2004年8月11日水曜日

「不安や緊張を感じやすい人の治療法」について

ゲスト/さっぽろ心療内科クリニック 加藤 亮 医師

不安や緊張を感じやすい人について、教えてください。

 「人前で緊張して話せない」「視線が気になって顔を合わせられない」「不安で電車に乗れない」「不潔な気がして、つり革に触れない」。このようなことは、多かれ少なかれ、だれにでもあるものです。しかし人によっては、非常に強く感じ、これを苦にして悩み、改めようとして、さらに深く悩むという悪循環に陥ります。こうなると神経症と診断されます。
 神経症にはいくつかのタイプがあります。一つは、身体的な訴えが、頭痛、めまい、腹部不快感などで、わずかな身体の不快感を病的と思い込み、これに注意を集中し、どんどん症状を増強するタイプです。
 二つ目は、あることを恐怖しながらも、反面、恐怖を打ち消そうとして、心理的葛藤(かっとう)に陥るタイプです。対人恐怖、赤面恐怖、閉所恐怖、不完全恐怖などがあります。
 三つ目は、急激に強い不安に襲われ、動悸(どうき)、呼吸困難、めまい、ふるえなどの症状が起こるタイプです。

治療法について教えてください。

 不安や緊張を和らげる薬物療法は、とても有効で、薬だけで良くなる人もいます。

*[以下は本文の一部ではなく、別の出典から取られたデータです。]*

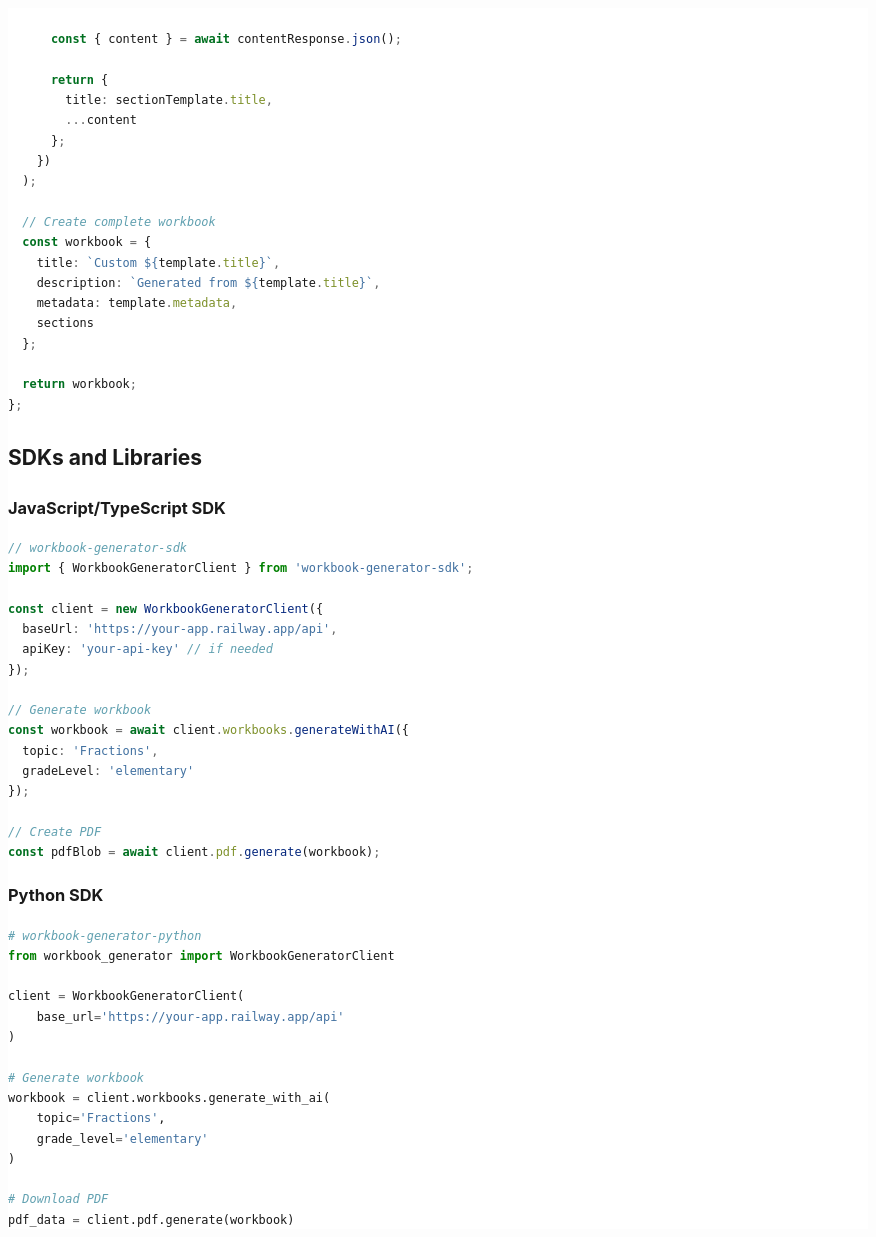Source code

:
 ```typescript
      
      const { content } = await contentResponse.json();
      
      return {
        title: sectionTemplate.title,
        ...content
      };
    })
  );
  
  // Create complete workbook
  const workbook = {
    title: `Custom ${template.title}`,
    description: `Generated from ${template.title}`,
    metadata: template.metadata,
    sections
  };
  
  return workbook;
};
```

## SDKs and Libraries

### JavaScript/TypeScript SDK

```typescript
// workbook-generator-sdk
import { WorkbookGeneratorClient } from 'workbook-generator-sdk';

const client = new WorkbookGeneratorClient({
  baseUrl: 'https://your-app.railway.app/api',
  apiKey: 'your-api-key' // if needed
});

// Generate workbook
const workbook = await client.workbooks.generateWithAI({
  topic: 'Fractions',
  gradeLevel: 'elementary'
});

// Create PDF
const pdfBlob = await client.pdf.generate(workbook);
```

### Python SDK

```python
# workbook-generator-python
from workbook_generator import WorkbookGeneratorClient

client = WorkbookGeneratorClient(
    base_url='https://your-app.railway.app/api'
)

# Generate workbook
workbook = client.workbooks.generate_with_ai(
    topic='Fractions',
    grade_level='elementary'
)

# Download PDF
pdf_data = client.pdf.generate(workbook)
```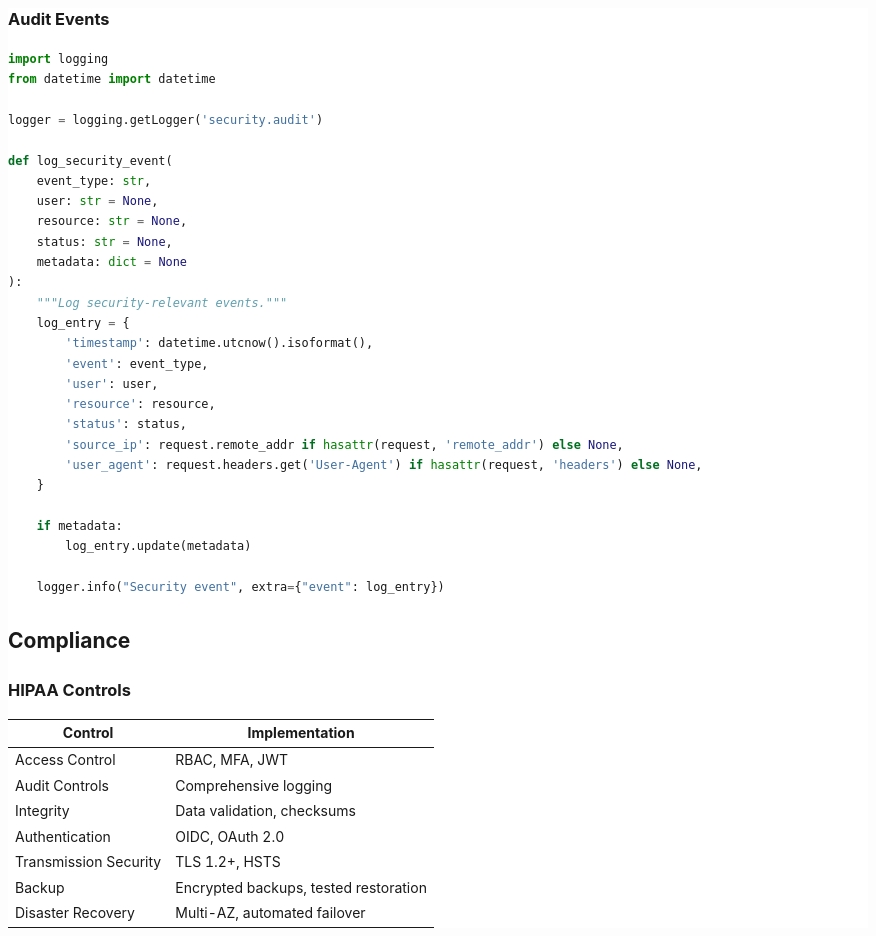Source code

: ### Audit Events

```python
import logging
from datetime import datetime

logger = logging.getLogger('security.audit')

def log_security_event(
    event_type: str,
    user: str = None,
    resource: str = None,
    status: str = None,
    metadata: dict = None
):
    """Log security-relevant events."""
    log_entry = {
        'timestamp': datetime.utcnow().isoformat(),
        'event': event_type,
        'user': user,
        'resource': resource,
        'status': status,
        'source_ip': request.remote_addr if hasattr(request, 'remote_addr') else None,
        'user_agent': request.headers.get('User-Agent') if hasattr(request, 'headers') else None,
    }
    
    if metadata:
        log_entry.update(metadata)
    
    logger.info("Security event", extra={"event": log_entry})
```

## Compliance

### HIPAA Controls

| Control | Implementation |
|---------|----------------|
| Access Control | RBAC, MFA, JWT |
| Audit Controls | Comprehensive logging |
| Integrity | Data validation, checksums |
| Authentication | OIDC, OAuth 2.0 |
| Transmission Security | TLS 1.2+, HSTS |
| Backup | Encrypted backups, tested restoration |
| Disaster Recovery | Multi-AZ, automated failover |
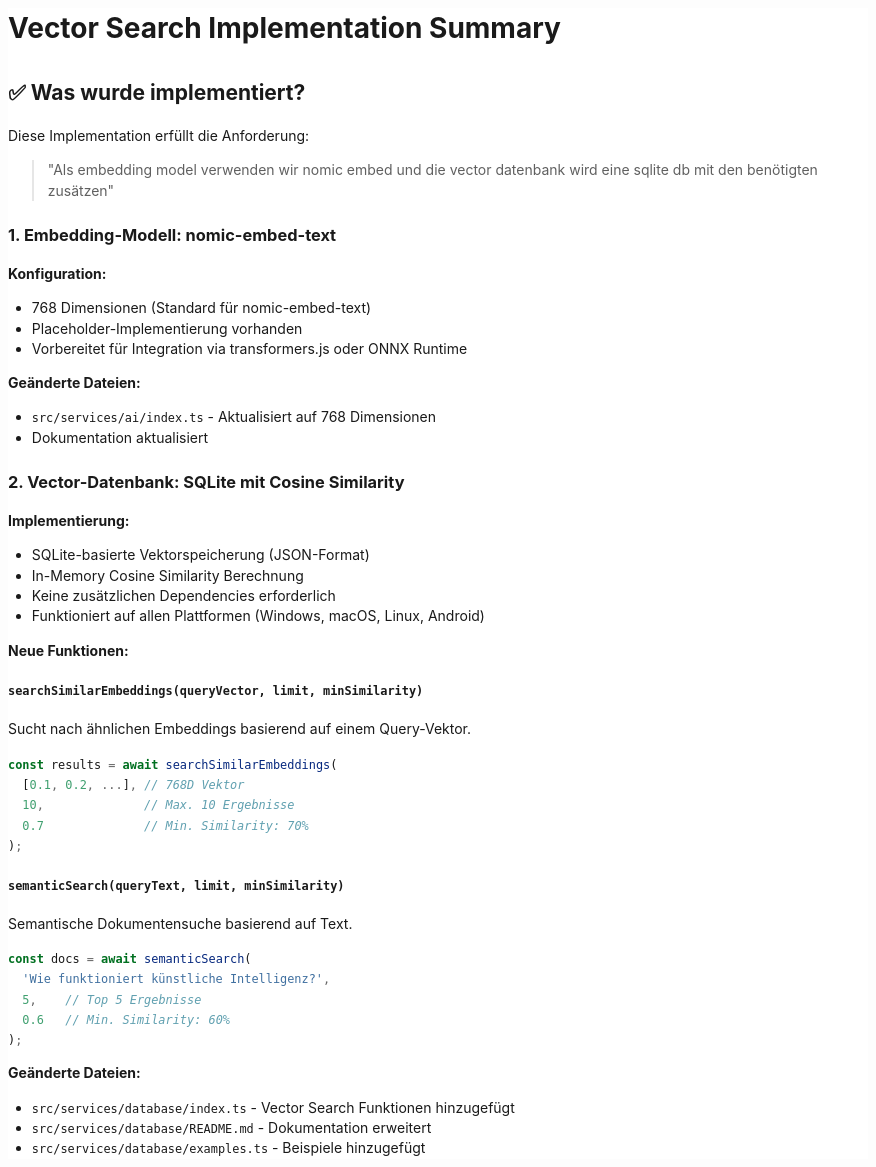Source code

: # Vector Search Implementation Summary

## ✅ Was wurde implementiert?

Diese Implementation erfüllt die Anforderung:
> "Als embedding model verwenden wir nomic embed und die vector datenbank wird eine sqlite db mit den benötigten zusätzen"

### 1. Embedding-Modell: nomic-embed-text

**Konfiguration:**
- 768 Dimensionen (Standard für nomic-embed-text)
- Placeholder-Implementierung vorhanden
- Vorbereitet für Integration via transformers.js oder ONNX Runtime

**Geänderte Dateien:**
- `src/services/ai/index.ts` - Aktualisiert auf 768 Dimensionen
- Dokumentation aktualisiert

### 2. Vector-Datenbank: SQLite mit Cosine Similarity

**Implementierung:**
- SQLite-basierte Vektorspeicherung (JSON-Format)
- In-Memory Cosine Similarity Berechnung
- Keine zusätzlichen Dependencies erforderlich
- Funktioniert auf allen Plattformen (Windows, macOS, Linux, Android)

**Neue Funktionen:**

#### `searchSimilarEmbeddings(queryVector, limit, minSimilarity)`
Sucht nach ähnlichen Embeddings basierend auf einem Query-Vektor.

```typescript
const results = await searchSimilarEmbeddings(
  [0.1, 0.2, ...], // 768D Vektor
  10,              // Max. 10 Ergebnisse
  0.7              // Min. Similarity: 70%
);
```

#### `semanticSearch(queryText, limit, minSimilarity)`
Semantische Dokumentensuche basierend auf Text.

```typescript
const docs = await semanticSearch(
  'Wie funktioniert künstliche Intelligenz?',
  5,    // Top 5 Ergebnisse
  0.6   // Min. Similarity: 60%
);
```

**Geänderte Dateien:**
- `src/services/database/index.ts` - Vector Search Funktionen hinzugefügt
- `src/services/database/README.md` - Dokumentation erweitert
- `src/services/database/examples.ts` - Beispiele hinzugefügt
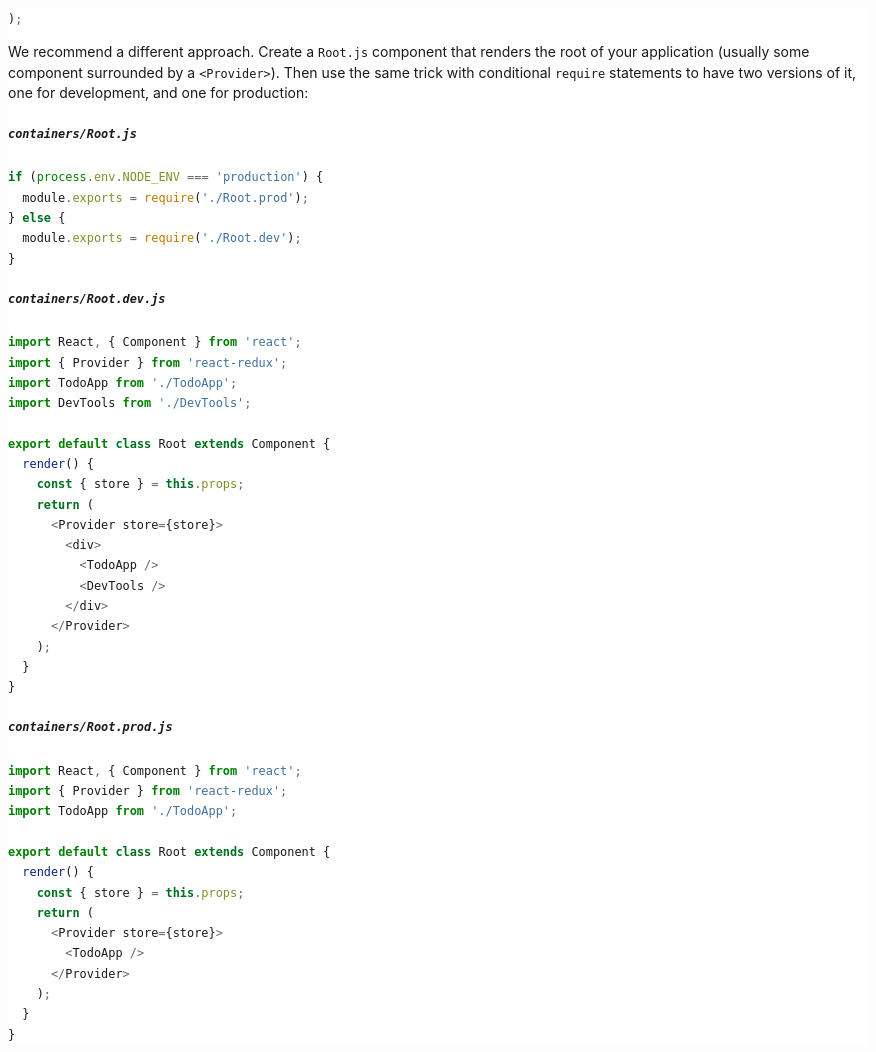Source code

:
 ```js
);
```

We recommend a different approach. Create a `Root.js` component that renders the root of your application (usually some component surrounded by a `<Provider>`). Then use the same trick with conditional `require` statements to have two versions of it, one for development, and one for production:

##### `containers/Root.js`

```js
if (process.env.NODE_ENV === 'production') {
  module.exports = require('./Root.prod');
} else {
  module.exports = require('./Root.dev');
}
```

##### `containers/Root.dev.js`

```js
import React, { Component } from 'react';
import { Provider } from 'react-redux';
import TodoApp from './TodoApp';
import DevTools from './DevTools';

export default class Root extends Component {
  render() {
    const { store } = this.props;
    return (
      <Provider store={store}>
        <div>
          <TodoApp />
          <DevTools />
        </div>
      </Provider>
    );
  }
}
```

##### `containers/Root.prod.js`

```js
import React, { Component } from 'react';
import { Provider } from 'react-redux';
import TodoApp from './TodoApp';

export default class Root extends Component {
  render() {
    const { store } = this.props;
    return (
      <Provider store={store}>
        <TodoApp />
      </Provider>
    );
  }
}
```

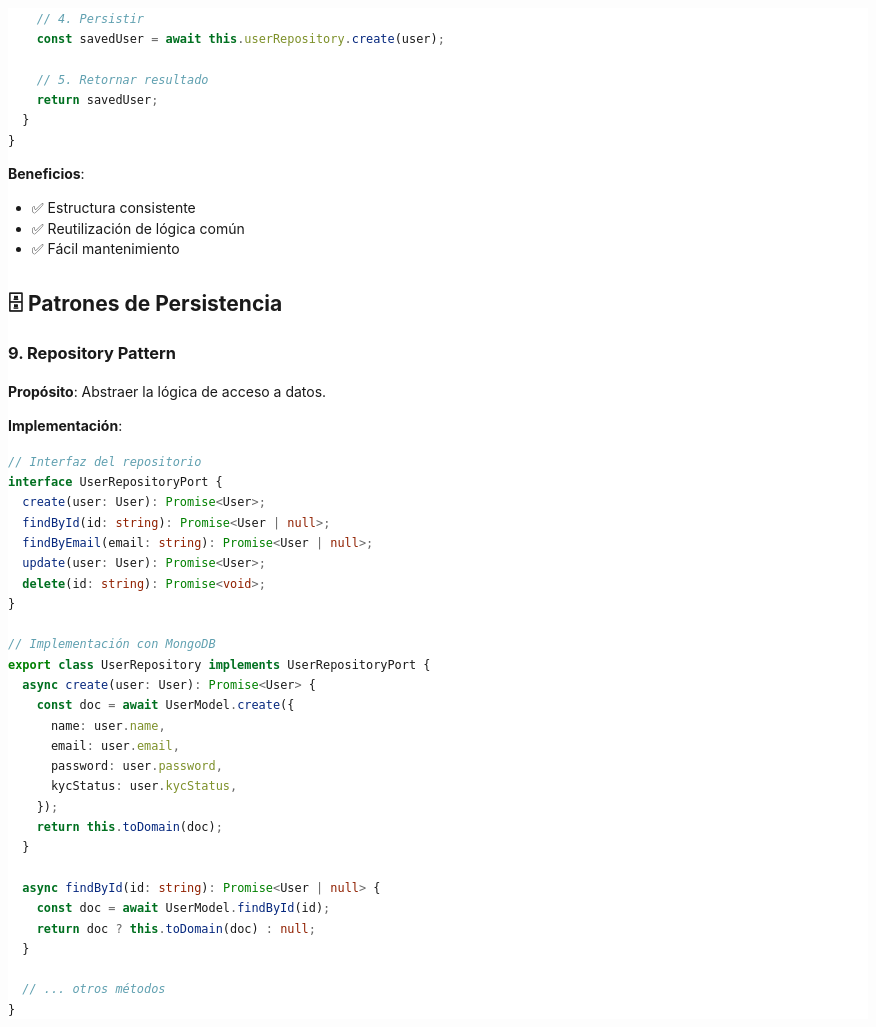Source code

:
 ```typescript
    // 4. Persistir
    const savedUser = await this.userRepository.create(user);
    
    // 5. Retornar resultado
    return savedUser;
  }
}
```

**Beneficios**:
- ✅ Estructura consistente
- ✅ Reutilización de lógica común
- ✅ Fácil mantenimiento

## 🗄️ Patrones de Persistencia

### 9. Repository Pattern

**Propósito**: Abstraer la lógica de acceso a datos.

**Implementación**:
```typescript
// Interfaz del repositorio
interface UserRepositoryPort {
  create(user: User): Promise<User>;
  findById(id: string): Promise<User | null>;
  findByEmail(email: string): Promise<User | null>;
  update(user: User): Promise<User>;
  delete(id: string): Promise<void>;
}

// Implementación con MongoDB
export class UserRepository implements UserRepositoryPort {
  async create(user: User): Promise<User> {
    const doc = await UserModel.create({
      name: user.name,
      email: user.email,
      password: user.password,
      kycStatus: user.kycStatus,
    });
    return this.toDomain(doc);
  }

  async findById(id: string): Promise<User | null> {
    const doc = await UserModel.findById(id);
    return doc ? this.toDomain(doc) : null;
  }

  // ... otros métodos
}
```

しかし心理療法を併用することも多く、このような方々には森田療法が効果的と思われます。森田療法とは、森田正馬博士が大正時代に創始し、日本で発展し、国際的にも評価の高い治療法です。治療の基本は、症状や悩みを無理に打ち消そうとせず、自分がやるべき行動に気持ちの中心を移していくようにして、その過程で症状が改善されるというものです。
 また、このような森田療法の考えに基づき、神経症の症状や悩みを共に克服しようとする「生活の発見会」という自助グループがあり、全国各地で自分らしい健康な生活を目指して活動しています。不安や緊張を強く感じたら、一人で悩んでいないで、一度専門医に相談してください。